The input Block Start

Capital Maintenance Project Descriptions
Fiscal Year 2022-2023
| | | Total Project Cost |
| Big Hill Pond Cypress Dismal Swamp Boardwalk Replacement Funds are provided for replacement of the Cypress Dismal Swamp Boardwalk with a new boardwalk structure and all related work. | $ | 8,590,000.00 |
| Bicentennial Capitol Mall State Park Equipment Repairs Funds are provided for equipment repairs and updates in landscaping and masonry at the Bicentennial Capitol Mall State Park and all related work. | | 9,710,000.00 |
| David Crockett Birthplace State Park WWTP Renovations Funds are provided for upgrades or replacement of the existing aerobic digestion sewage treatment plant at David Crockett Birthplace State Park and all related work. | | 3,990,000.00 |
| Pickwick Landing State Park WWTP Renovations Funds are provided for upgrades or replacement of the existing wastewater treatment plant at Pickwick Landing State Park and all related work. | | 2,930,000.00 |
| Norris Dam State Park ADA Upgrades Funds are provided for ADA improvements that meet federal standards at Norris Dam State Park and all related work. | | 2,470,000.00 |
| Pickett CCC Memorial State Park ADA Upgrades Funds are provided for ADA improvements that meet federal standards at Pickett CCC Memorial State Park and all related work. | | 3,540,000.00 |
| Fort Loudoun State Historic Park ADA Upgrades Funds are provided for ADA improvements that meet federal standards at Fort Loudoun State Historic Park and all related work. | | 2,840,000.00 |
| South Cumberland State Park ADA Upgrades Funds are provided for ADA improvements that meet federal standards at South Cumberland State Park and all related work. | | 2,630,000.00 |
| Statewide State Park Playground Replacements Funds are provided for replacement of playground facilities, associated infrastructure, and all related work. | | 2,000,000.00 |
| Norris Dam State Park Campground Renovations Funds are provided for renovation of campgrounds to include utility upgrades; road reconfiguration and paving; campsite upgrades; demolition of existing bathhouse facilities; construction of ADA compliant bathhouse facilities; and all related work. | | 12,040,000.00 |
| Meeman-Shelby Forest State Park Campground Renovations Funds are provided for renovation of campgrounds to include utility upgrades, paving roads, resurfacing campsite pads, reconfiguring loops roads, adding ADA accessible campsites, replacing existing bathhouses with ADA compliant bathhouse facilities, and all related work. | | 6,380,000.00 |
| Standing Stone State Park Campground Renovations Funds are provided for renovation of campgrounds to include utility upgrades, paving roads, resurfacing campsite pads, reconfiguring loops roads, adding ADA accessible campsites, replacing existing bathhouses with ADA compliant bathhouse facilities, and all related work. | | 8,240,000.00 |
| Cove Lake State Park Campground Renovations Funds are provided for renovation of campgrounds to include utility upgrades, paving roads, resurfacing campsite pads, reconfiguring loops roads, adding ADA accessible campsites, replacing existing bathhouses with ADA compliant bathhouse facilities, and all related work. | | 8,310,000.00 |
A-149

The input Block End

* **What you are asked to do**: Please retype the data, matching it exactly.

* **Answer to this problem**:
Capital Maintenance Project Descriptions
Fiscal Year 2022-2023
| | | Total Project Cost |
| Big Hill Pond Cypress Dismal Swamp Boardwalk Replacement Funds are provided for replacement of the Cypress Dismal Swamp Boardwalk with a new boardwalk structure and all related work. | $ | 8,590,000.00 |
| Bicentennial Capitol Mall State Park Equipment Repairs Funds are provided for equipment repairs and updates in landscaping and masonry at the Bicentennial Capitol Mall State Park and all related work. | | 9,710,000.00 |
| David Crockett Birthplace State Park WWTP Renovations Funds are provided for upgrades or replacement of the existing aerobic digestion sewage treatment plant at David Crockett Birthplace State Park and all related work. | | 3,990,000.00 |
| Pickwick Landing State Park WWTP Renovations Funds are provided for upgrades or replacement of the existing wastewater treatment plant at Pickwick Landing State Park and all related work. | | 2,930,000.00 |
| Norris Dam State Park ADA Upgrades Funds are provided for ADA improvements that meet federal standards at Norris Dam State Park and all related work. | | 2,470,000.00 |
| Pickett CCC Memorial State Park ADA Upgrades Funds are provided for ADA improvements that meet federal standards at Pickett CCC Memorial State Park and all related work. | | 3,540,000.00 |
| Fort Loudoun State Historic Park ADA Upgrades Funds are provided for ADA improvements that meet federal standards at Fort Loudoun State Historic Park and all related work. | | 2,840,000.00 |
| South Cumberland State Park ADA Upgrades Funds are provided for ADA improvements that meet federal standards at South Cumberland State Park and all related work. | | 2,630,000.00 |
| Statewide State Park Playground Replacements Funds are provided for replacement of playground facilities, associated infrastructure, and all related work. | | 2,000,000.00 |
| Norris Dam State Park Campground Renovations Funds are provided for renovation of campgrounds to include utility upgrades; road reconfiguration and paving; campsite upgrades; demolition of existing bathhouse facilities; construction of ADA compliant bathhouse facilities; and all related work. | | 12,040,000.00 |
| Meeman-Shelby Forest State Park Campground Renovations Funds are provided for renovation of campgrounds to include utility upgrades, paving roads, resurfacing campsite pads, reconfiguring loops roads, adding ADA accessible campsites, replacing existing bathhouses with ADA compliant bathhouse facilities, and all related work. | | 6,380,000.00 |
| Standing Stone State Park Campground Renovations Funds are provided for renovation of campgrounds to include utility upgrades, paving roads, resurfacing campsite pads, reconfiguring loops roads, adding ADA accessible campsites, replacing existing bathhouses with ADA compliant bathhouse facilities, and all related work. | | 8,240,000.00 |
| Cove Lake State Park Campground Renovations Funds are provided for renovation of campgrounds to include utility upgrades, paving roads, resurfacing campsite pads, reconfiguring loops roads, adding ADA accessible campsites, replacing existing bathhouses with ADA compliant bathhouse facilities, and all related work. | | 8,310,000.00 |
A-149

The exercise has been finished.